• [Extrait du texte]
────────

Le dimanche 23 juin, c’est le 1er tour des élections. Je vote, mais pas ma fiancée qui est mineure. Beaucoup de jeunes sont dans le même cas : leur avenir est en jeu, ils ont montré qu’ils étaient capables de s’organiser, de construire, ils envisagent l’avenir, mais … ils n’ont pas le droit de voter ! A l’issue du scrutin il semble clair que la position des gaullistes sera renforcée à la Chambre. Très naïf, je crois encore en un sursaut possible pour le second tour. D’ailleurs il semble que partout dans les autres pays on appelle à davantage de liberté. Les français auraient-ils surtout envie de partir en vacances ?

────────

• [À faire]
[1] Résumez sous forme de liste le paragraphe du texte sur les élections qui commence par « Le dimanche 23 juin », en gardant ses faits principaux.
[2] D'après le texte sur le premier tour des élections, de quoi les jeunes ont-ils montré être capables, et qu'envisagent-ils ? Énumérez chaque élément.
[3] Écrivez la suite du récit sur les élections du 23 juin à partir de sa dernière phrase.
Les lignes qui suivent ne sont pas nécessaires.

Entrées de données enregistrées
────────

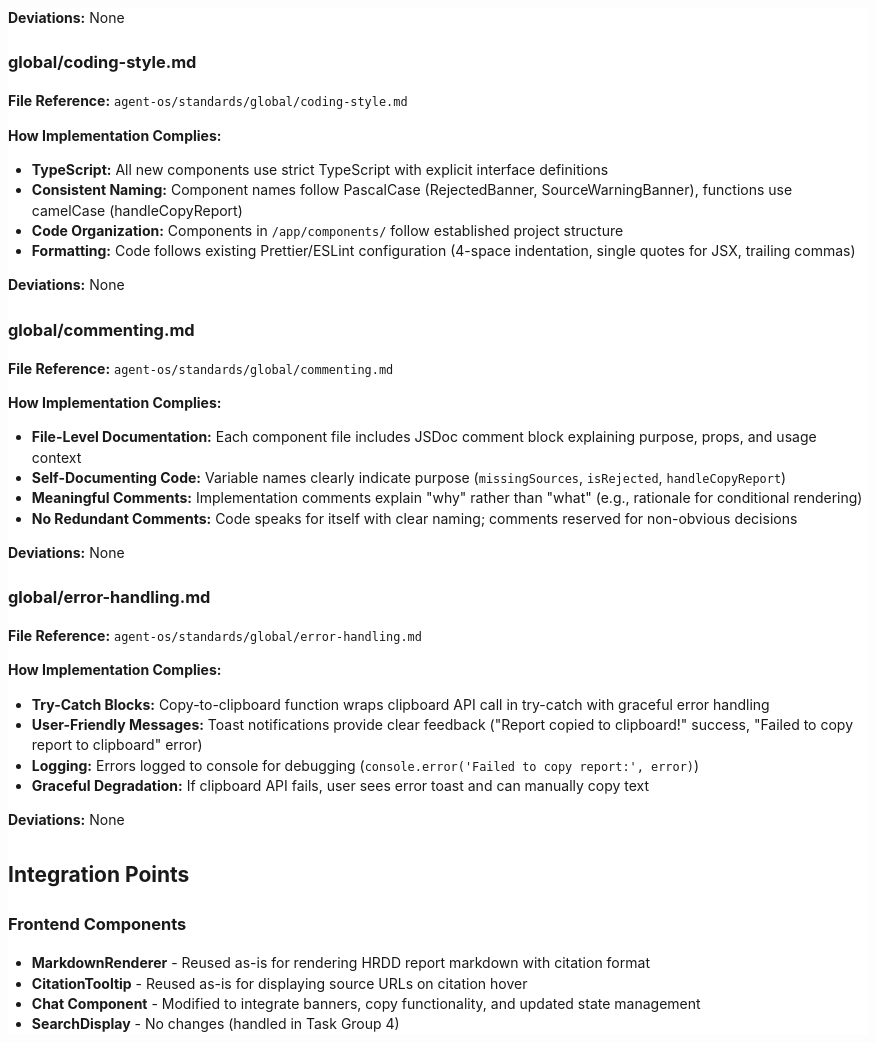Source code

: **Deviations:** None

### global/coding-style.md
**File Reference:** `agent-os/standards/global/coding-style.md`

**How Implementation Complies:**
- **TypeScript:** All new components use strict TypeScript with explicit interface definitions
- **Consistent Naming:** Component names follow PascalCase (RejectedBanner, SourceWarningBanner), functions use camelCase (handleCopyReport)
- **Code Organization:** Components in `/app/components/` follow established project structure
- **Formatting:** Code follows existing Prettier/ESLint configuration (4-space indentation, single quotes for JSX, trailing commas)

**Deviations:** None

### global/commenting.md
**File Reference:** `agent-os/standards/global/commenting.md`

**How Implementation Complies:**
- **File-Level Documentation:** Each component file includes JSDoc comment block explaining purpose, props, and usage context
- **Self-Documenting Code:** Variable names clearly indicate purpose (`missingSources`, `isRejected`, `handleCopyReport`)
- **Meaningful Comments:** Implementation comments explain "why" rather than "what" (e.g., rationale for conditional rendering)
- **No Redundant Comments:** Code speaks for itself with clear naming; comments reserved for non-obvious decisions

**Deviations:** None

### global/error-handling.md
**File Reference:** `agent-os/standards/global/error-handling.md`

**How Implementation Complies:**
- **Try-Catch Blocks:** Copy-to-clipboard function wraps clipboard API call in try-catch with graceful error handling
- **User-Friendly Messages:** Toast notifications provide clear feedback ("Report copied to clipboard!" success, "Failed to copy report to clipboard" error)
- **Logging:** Errors logged to console for debugging (`console.error('Failed to copy report:', error)`)
- **Graceful Degradation:** If clipboard API fails, user sees error toast and can manually copy text

**Deviations:** None

## Integration Points

### Frontend Components
- **MarkdownRenderer** - Reused as-is for rendering HRDD report markdown with citation format
- **CitationTooltip** - Reused as-is for displaying source URLs on citation hover
- **Chat Component** - Modified to integrate banners, copy functionality, and updated state management
- **SearchDisplay** - No changes (handled in Task Group 4)
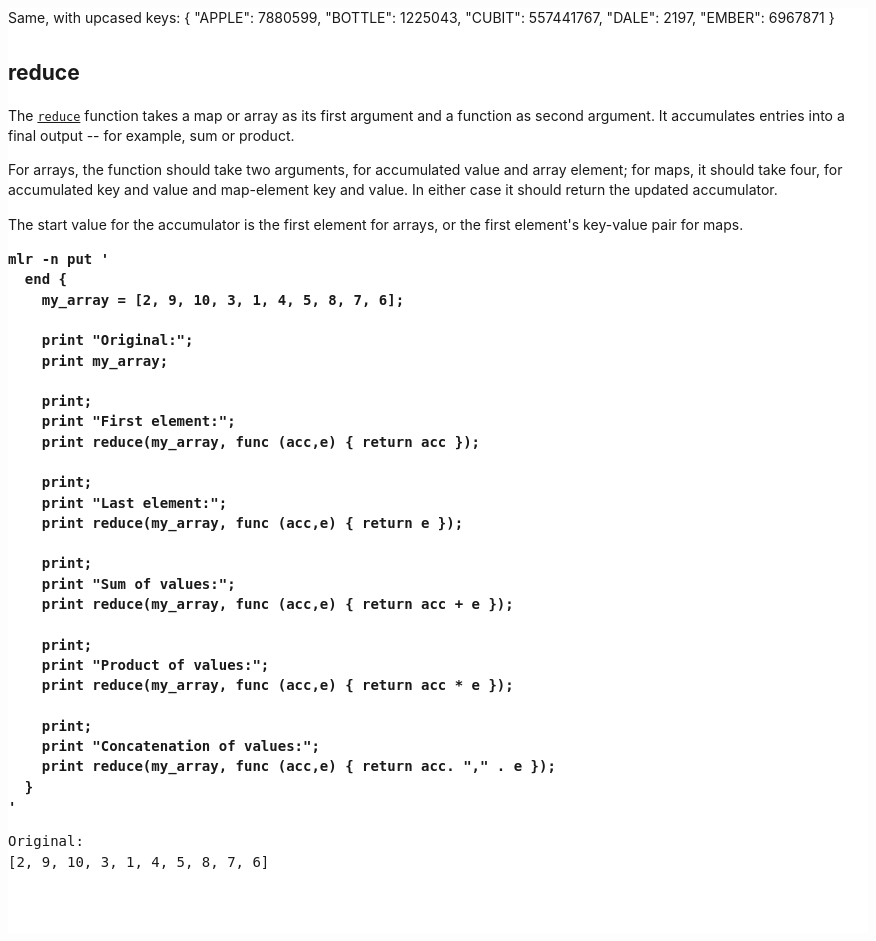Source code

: Same, with upcased keys:
{
  "APPLE": 7880599,
  "BOTTLE": 1225043,
  "CUBIT": 557441767,
  "DALE": 2197,
  "EMBER": 6967871
}
</pre>

## reduce

The [`reduce`](reference-dsl-builtin-functions.md#reduce) function takes a map
or array as its first argument and a function as second argument. It accumulates entries into a final
output -- for example, sum or product.

For arrays, the function should take two arguments, for accumulated value and
array element; for maps, it should take four, for accumulated key and value
and map-element key and value. In either case it should return the updated
accumulator.

The start value for the accumulator is the first element for arrays, or the
first element's key-value pair for maps.

<pre class="pre-highlight-in-pair">
<b>mlr -n put '</b>
<b>  end {</b>
<b>    my_array = [2, 9, 10, 3, 1, 4, 5, 8, 7, 6];</b>
<b></b>
<b>    print "Original:";</b>
<b>    print my_array;</b>
<b></b>
<b>    print;</b>
<b>    print "First element:";</b>
<b>    print reduce(my_array, func (acc,e) { return acc });</b>
<b></b>
<b>    print;</b>
<b>    print "Last element:";</b>
<b>    print reduce(my_array, func (acc,e) { return e });</b>
<b></b>
<b>    print;</b>
<b>    print "Sum of values:";</b>
<b>    print reduce(my_array, func (acc,e) { return acc + e });</b>
<b></b>
<b>    print;</b>
<b>    print "Product of values:";</b>
<b>    print reduce(my_array, func (acc,e) { return acc * e });</b>
<b></b>
<b>    print;</b>
<b>    print "Concatenation of values:";</b>
<b>    print reduce(my_array, func (acc,e) { return acc. "," . e });</b>
<b>  }</b>
<b>'</b>
</pre>
<pre class="pre-non-highlight-in-pair">
Original:
[2, 9, 10, 3, 1, 4, 5, 8, 7, 6]

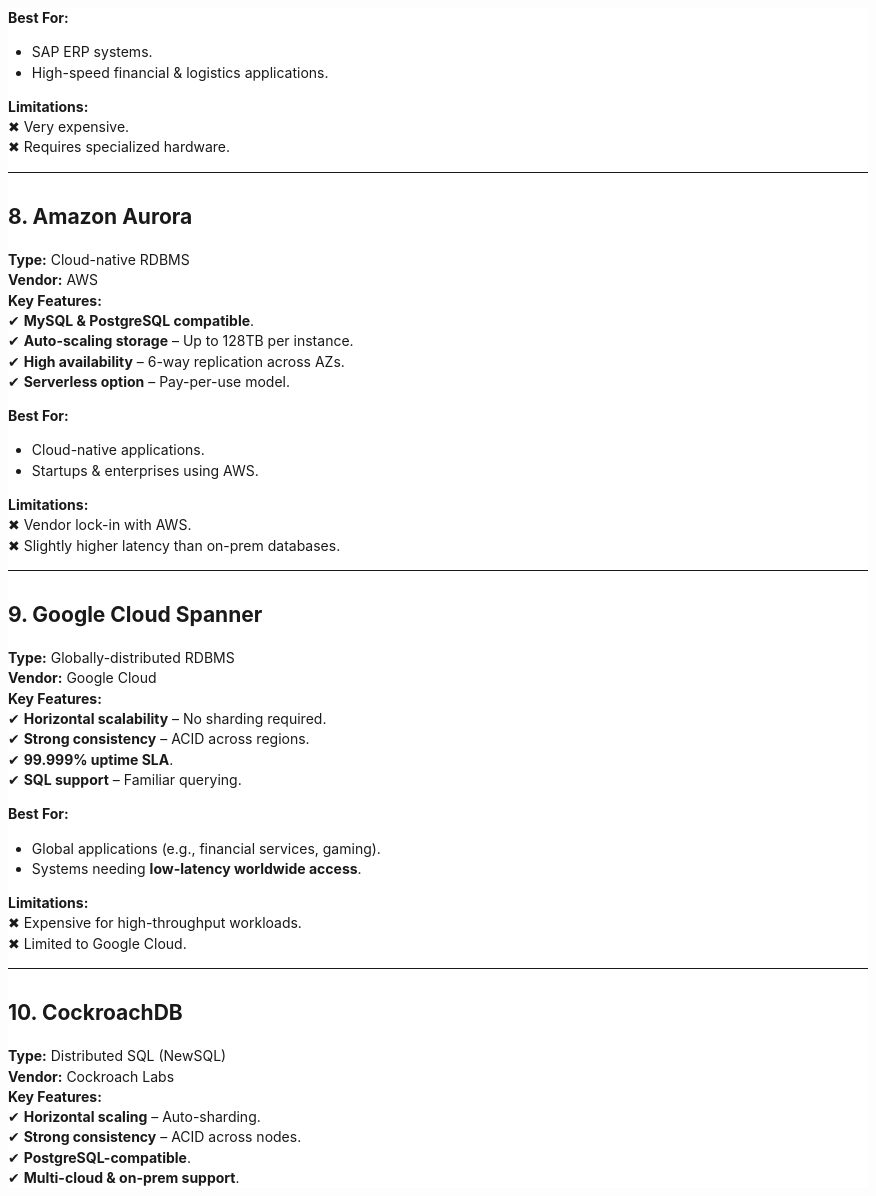 **Best For:**  
- SAP ERP systems.  
- High-speed financial & logistics applications.  

**Limitations:**  
✖ Very expensive.  
✖ Requires specialized hardware.  

---

## **8. Amazon Aurora**
**Type:** Cloud-native RDBMS  
**Vendor:** AWS  
**Key Features:**  
✔ **MySQL & PostgreSQL compatible**.  
✔ **Auto-scaling storage** – Up to 128TB per instance.  
✔ **High availability** – 6-way replication across AZs.  
✔ **Serverless option** – Pay-per-use model.  

**Best For:**  
- Cloud-native applications.  
- Startups & enterprises using AWS.  

**Limitations:**  
✖ Vendor lock-in with AWS.  
✖ Slightly higher latency than on-prem databases.  

---

## **9. Google Cloud Spanner**
**Type:** Globally-distributed RDBMS  
**Vendor:** Google Cloud  
**Key Features:**  
✔ **Horizontal scalability** – No sharding required.  
✔ **Strong consistency** – ACID across regions.  
✔ **99.999% uptime SLA**.  
✔ **SQL support** – Familiar querying.  

**Best For:**  
- Global applications (e.g., financial services, gaming).  
- Systems needing **low-latency worldwide access**.  

**Limitations:**  
✖ Expensive for high-throughput workloads.  
✖ Limited to Google Cloud.  

---

## **10. CockroachDB**
**Type:** Distributed SQL (NewSQL)  
**Vendor:** Cockroach Labs  
**Key Features:**  
✔ **Horizontal scaling** – Auto-sharding.  
✔ **Strong consistency** – ACID across nodes.  
✔ **PostgreSQL-compatible**.  
✔ **Multi-cloud & on-prem support**.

────────

• [Réponses par tâche]
[1]
- Dimanche 23 juin : premier tour des élections.
- Je vote, mais pas ma fiancée, qui est mineure.
- Beaucoup de jeunes sont dans ce cas : leur avenir est en jeu et ils savent s'organiser et construire, mais ils n'ont pas le droit de vote.
- Après le scrutin, la position des gaullistes à la Chambre semble devoir être renforcée.
- J'espère encore un sursaut au second tour, alors qu'ailleurs on réclame davantage de liberté.
- Question finale : les Français auraient-ils surtout envie de partir en vacances ?

[2]
- s'organiser
- construire
- envisager l'avenir

[3]
Après une nouvelle semaine de fac, discussions familiales, dossiers administratifs, parcours du boulevard St Germain pour aller chercher ma fiancée, retour à la fac pour réunion le soir, rentrée tardive par les transports en commun, enfin une petite récréation pour le mariage de deux camarades de fac. Je me rends compte que tout le petit groupe que nous formions à la fac va ainsi se dissoudre, chacun part de son côté pour fonder une famille et construire une vie professionnelle. Paris, Clamart, Le Raincy, un mariage au temple protestant, un à l’église, un autre à la synagogue… Et le nôtre ? Il nous parait encore bien lointain, et toujours dépendant de ce fichu problème de logement !
Dimanche 30 juin, second tour des élections, la vague gaulliste prédite devient un raz-de-marée. Nous sommes un peu hébétés. Relâche.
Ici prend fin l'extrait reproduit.